冬木のマンションで画集を眺めていた紗枝は写真を手渡された。


そこにあったのは紗枝とよく似た顔立ちの四十半ばほどの男だった。


驚いて顔を上げると冬木は寝室に入るところだった。


少し待って部屋着に着替えてきた冬木とコーヒーを入れた新見とダイニングテーブルで顔を突き合わせて話をした。

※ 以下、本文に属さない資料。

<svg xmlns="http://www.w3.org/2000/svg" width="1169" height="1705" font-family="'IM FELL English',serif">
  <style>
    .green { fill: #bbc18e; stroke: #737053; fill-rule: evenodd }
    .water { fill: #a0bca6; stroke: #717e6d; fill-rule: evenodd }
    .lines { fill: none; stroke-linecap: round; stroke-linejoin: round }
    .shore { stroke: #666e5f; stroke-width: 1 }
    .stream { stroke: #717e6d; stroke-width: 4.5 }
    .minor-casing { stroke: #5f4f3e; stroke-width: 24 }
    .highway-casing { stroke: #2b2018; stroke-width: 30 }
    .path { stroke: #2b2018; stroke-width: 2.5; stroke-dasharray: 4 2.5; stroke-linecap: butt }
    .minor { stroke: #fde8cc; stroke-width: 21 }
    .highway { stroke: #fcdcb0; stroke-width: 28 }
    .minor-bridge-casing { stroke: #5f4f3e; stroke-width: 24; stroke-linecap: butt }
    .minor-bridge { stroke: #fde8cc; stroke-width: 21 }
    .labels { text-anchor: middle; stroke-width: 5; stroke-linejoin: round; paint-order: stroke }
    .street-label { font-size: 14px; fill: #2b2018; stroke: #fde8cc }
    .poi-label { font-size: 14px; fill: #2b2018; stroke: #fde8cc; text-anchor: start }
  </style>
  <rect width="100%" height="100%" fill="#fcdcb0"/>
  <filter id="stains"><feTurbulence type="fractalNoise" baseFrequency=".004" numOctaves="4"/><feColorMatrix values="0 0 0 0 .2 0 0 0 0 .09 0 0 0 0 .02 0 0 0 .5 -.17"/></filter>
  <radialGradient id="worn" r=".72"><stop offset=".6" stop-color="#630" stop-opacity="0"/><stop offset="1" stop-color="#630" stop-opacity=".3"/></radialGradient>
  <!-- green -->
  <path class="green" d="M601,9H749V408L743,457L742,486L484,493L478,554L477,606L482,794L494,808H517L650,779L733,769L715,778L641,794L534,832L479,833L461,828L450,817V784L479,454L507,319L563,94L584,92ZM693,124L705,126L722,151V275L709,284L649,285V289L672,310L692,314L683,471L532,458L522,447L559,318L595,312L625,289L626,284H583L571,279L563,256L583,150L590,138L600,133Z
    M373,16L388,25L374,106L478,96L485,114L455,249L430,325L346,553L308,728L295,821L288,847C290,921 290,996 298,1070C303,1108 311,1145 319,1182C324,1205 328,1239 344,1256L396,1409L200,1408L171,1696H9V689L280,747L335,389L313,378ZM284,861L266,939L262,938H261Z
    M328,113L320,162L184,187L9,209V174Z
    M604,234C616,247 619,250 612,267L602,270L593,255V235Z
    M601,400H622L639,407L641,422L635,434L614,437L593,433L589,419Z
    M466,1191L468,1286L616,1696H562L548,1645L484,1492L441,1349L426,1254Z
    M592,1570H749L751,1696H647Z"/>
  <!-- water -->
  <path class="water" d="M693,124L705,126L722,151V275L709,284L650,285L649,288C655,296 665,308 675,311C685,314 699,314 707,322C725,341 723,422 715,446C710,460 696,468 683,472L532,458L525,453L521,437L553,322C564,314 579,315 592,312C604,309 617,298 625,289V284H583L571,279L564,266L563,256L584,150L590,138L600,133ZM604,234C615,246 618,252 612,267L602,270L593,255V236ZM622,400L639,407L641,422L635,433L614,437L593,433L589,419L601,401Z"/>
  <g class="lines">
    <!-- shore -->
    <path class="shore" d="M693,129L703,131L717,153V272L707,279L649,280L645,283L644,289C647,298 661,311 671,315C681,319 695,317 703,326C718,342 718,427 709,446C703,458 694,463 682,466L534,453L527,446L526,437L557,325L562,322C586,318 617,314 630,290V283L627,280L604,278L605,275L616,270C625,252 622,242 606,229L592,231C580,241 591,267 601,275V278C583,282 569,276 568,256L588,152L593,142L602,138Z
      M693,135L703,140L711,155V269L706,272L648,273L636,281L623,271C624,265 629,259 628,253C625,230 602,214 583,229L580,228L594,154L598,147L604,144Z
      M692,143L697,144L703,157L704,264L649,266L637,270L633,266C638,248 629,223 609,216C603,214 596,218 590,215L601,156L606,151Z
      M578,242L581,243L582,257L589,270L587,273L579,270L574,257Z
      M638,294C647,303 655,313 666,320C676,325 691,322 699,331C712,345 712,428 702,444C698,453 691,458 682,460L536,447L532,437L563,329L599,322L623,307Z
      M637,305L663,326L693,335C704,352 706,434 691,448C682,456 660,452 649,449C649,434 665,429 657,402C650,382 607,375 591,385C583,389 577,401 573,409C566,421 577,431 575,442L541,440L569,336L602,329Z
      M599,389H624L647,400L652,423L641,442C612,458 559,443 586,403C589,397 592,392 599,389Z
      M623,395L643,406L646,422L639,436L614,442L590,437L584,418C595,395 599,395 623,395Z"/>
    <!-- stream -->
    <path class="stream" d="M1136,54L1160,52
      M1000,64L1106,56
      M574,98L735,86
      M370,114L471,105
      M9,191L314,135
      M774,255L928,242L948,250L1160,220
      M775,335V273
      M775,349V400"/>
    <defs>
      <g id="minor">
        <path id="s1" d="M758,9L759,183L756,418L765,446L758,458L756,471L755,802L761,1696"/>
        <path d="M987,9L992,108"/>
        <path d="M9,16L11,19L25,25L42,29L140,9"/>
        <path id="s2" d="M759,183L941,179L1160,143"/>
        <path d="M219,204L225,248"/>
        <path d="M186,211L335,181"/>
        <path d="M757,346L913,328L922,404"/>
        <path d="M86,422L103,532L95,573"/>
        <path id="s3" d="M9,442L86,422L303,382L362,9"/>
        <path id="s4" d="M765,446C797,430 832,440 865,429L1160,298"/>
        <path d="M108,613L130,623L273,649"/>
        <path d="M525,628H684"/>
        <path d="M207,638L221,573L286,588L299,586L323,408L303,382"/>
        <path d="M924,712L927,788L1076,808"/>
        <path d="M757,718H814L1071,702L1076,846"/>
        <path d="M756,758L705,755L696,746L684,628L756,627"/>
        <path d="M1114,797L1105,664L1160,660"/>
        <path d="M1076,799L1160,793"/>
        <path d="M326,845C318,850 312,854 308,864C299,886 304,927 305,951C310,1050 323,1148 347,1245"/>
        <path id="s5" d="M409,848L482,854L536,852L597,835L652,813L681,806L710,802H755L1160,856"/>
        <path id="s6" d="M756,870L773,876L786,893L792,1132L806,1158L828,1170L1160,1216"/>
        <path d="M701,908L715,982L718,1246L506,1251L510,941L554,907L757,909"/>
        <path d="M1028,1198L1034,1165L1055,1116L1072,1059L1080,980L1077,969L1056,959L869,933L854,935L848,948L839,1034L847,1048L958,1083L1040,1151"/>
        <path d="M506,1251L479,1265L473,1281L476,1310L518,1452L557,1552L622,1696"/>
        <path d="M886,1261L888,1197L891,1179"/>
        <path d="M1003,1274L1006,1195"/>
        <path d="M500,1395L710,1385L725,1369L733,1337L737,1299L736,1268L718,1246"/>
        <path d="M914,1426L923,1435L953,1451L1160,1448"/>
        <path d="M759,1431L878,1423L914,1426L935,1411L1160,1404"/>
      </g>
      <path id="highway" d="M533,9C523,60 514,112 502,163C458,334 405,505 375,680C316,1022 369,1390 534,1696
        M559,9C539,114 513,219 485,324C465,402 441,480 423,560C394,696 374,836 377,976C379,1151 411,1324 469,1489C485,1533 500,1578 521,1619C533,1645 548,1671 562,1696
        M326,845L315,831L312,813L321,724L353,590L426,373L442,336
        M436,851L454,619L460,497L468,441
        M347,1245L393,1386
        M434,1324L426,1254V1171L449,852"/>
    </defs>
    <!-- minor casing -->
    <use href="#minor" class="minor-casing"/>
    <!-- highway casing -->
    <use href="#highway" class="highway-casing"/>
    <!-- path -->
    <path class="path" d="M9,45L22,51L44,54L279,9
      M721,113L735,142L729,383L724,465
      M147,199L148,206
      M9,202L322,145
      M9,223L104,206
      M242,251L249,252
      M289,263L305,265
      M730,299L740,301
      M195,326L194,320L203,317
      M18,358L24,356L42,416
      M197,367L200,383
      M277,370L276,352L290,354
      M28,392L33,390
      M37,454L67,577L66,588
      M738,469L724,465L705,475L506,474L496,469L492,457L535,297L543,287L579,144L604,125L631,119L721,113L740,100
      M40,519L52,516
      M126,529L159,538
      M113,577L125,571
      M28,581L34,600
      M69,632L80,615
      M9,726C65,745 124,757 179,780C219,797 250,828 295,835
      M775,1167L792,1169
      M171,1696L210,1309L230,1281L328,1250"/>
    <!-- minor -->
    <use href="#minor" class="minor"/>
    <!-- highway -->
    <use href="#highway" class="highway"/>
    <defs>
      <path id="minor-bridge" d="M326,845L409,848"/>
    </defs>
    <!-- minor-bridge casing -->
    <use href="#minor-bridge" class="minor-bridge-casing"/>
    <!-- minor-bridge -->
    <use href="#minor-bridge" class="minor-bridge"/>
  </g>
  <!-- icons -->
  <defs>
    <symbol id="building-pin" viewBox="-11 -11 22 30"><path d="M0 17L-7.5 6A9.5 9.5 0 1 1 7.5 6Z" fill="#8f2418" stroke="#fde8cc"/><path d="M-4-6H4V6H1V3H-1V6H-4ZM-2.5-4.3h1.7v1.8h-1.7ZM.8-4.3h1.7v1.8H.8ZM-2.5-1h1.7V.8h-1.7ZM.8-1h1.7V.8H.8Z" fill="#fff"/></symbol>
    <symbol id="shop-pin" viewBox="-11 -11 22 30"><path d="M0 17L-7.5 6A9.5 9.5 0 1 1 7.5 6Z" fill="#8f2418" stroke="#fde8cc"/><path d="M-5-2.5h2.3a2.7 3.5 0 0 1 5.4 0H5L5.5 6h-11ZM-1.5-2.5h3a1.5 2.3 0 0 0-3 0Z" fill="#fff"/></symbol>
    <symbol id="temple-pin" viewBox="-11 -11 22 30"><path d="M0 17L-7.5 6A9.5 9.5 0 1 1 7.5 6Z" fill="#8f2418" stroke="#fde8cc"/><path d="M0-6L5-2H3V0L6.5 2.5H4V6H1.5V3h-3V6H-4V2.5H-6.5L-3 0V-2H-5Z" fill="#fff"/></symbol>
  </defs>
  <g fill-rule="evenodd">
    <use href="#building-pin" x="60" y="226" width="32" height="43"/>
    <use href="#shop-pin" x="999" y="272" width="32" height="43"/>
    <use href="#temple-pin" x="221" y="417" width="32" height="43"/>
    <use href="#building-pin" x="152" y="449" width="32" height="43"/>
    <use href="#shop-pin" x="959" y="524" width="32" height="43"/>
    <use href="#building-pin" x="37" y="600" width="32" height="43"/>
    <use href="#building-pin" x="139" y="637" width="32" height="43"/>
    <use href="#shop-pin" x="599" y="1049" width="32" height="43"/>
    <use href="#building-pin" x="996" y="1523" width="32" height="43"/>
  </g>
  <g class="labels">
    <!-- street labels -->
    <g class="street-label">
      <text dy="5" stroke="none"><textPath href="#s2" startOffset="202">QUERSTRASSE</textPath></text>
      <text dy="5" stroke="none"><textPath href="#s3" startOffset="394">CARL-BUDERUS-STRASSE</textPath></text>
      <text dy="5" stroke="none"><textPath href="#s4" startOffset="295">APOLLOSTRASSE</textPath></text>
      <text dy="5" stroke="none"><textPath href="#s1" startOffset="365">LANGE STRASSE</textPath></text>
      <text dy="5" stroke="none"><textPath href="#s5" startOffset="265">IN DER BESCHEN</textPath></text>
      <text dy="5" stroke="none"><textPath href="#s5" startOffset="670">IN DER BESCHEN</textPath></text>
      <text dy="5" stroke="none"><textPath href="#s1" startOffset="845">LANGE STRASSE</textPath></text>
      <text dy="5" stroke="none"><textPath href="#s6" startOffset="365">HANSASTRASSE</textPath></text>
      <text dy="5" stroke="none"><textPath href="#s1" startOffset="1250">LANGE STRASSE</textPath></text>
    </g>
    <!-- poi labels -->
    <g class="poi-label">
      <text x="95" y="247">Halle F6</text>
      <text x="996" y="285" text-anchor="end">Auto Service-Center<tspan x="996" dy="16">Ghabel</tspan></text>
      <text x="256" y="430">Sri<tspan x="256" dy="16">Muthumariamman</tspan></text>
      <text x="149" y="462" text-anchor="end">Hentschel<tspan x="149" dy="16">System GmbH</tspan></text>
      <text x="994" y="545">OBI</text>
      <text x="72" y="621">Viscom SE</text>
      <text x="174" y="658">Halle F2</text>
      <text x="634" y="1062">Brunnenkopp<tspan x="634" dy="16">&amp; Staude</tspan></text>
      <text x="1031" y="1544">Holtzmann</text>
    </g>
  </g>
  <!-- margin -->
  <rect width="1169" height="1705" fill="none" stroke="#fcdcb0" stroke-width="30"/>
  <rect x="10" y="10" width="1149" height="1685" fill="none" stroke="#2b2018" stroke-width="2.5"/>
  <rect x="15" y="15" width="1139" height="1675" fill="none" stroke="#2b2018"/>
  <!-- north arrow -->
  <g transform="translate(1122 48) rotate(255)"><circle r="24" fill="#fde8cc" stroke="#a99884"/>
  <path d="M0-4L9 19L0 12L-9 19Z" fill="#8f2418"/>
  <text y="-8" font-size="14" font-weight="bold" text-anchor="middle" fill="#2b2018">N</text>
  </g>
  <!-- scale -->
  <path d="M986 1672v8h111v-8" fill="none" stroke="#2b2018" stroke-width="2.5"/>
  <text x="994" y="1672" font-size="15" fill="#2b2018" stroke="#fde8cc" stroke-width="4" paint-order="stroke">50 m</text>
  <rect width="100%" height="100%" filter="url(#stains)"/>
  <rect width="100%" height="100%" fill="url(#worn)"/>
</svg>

写真の男は紗枝の予想通り実母の兄で、紗枝の父親でもある伯父。


一応気になるだろうと思って新見が探し出してくれていたらしい。


しかしこの男は数年前に癌で亡くなったという。


あの時の言葉通り、紗枝の母と父は死んだのだ。




「そっか、もういないんですね」




微かに微笑む紗枝に冬木が言う。




「これはサービスってことにしておいてやるよ。テメェからは母親探しの分も貰わなきゃならねぇしなぁ」




太っ腹なのかそうでないのかイマイチ分からない言葉に頷く。




「そういえばいくらですか?」




貯金は頑張れば百万ちょっとあるけれど、それで済むかどうか。


やや緊張した面持ちの紗枝にニヤリとした笑みが返ってくる。




「今後も俺の情婦でいることでトントンだな」




思わず斜め前に座る冬木の顔をマジマジと見てしまう。


隣にいる新見はそうだろうと思った、なんて言わんばかりの表情だ。


冬木の情婦――つまるところ現状維持――でいる限り、この件に関しては蒸し返さないということだろうか。考えて紗枝はぽかんとした。


実の兄妹の子で、予知視の出来る左目を持つ異質な紗枝をまだ構ってくれるのか。


どうする、と問われて俯いた。




「わたしの左目、まだ必要ですか」


「ああ」


「わたし気持ち悪くないですか」


「ねぇな」




顔を上げた先にあったダークグレーに紗枝は笑う。


変な人達だ。ヤクザで自分勝手で傲慢で。




「一つだけ条件があります」




でもほんの少しだけ身内には優しい人達。




「わたしを殺す時は苦しまないようにしてください」


「…ああ、テメェは一思いに殺してやるよ」




苦笑交じりに言われた言葉が胸の内に沁みていく。


窓から差し込む夕焼けで、わたし達は遠い昔と同じ橙色に染まっていた。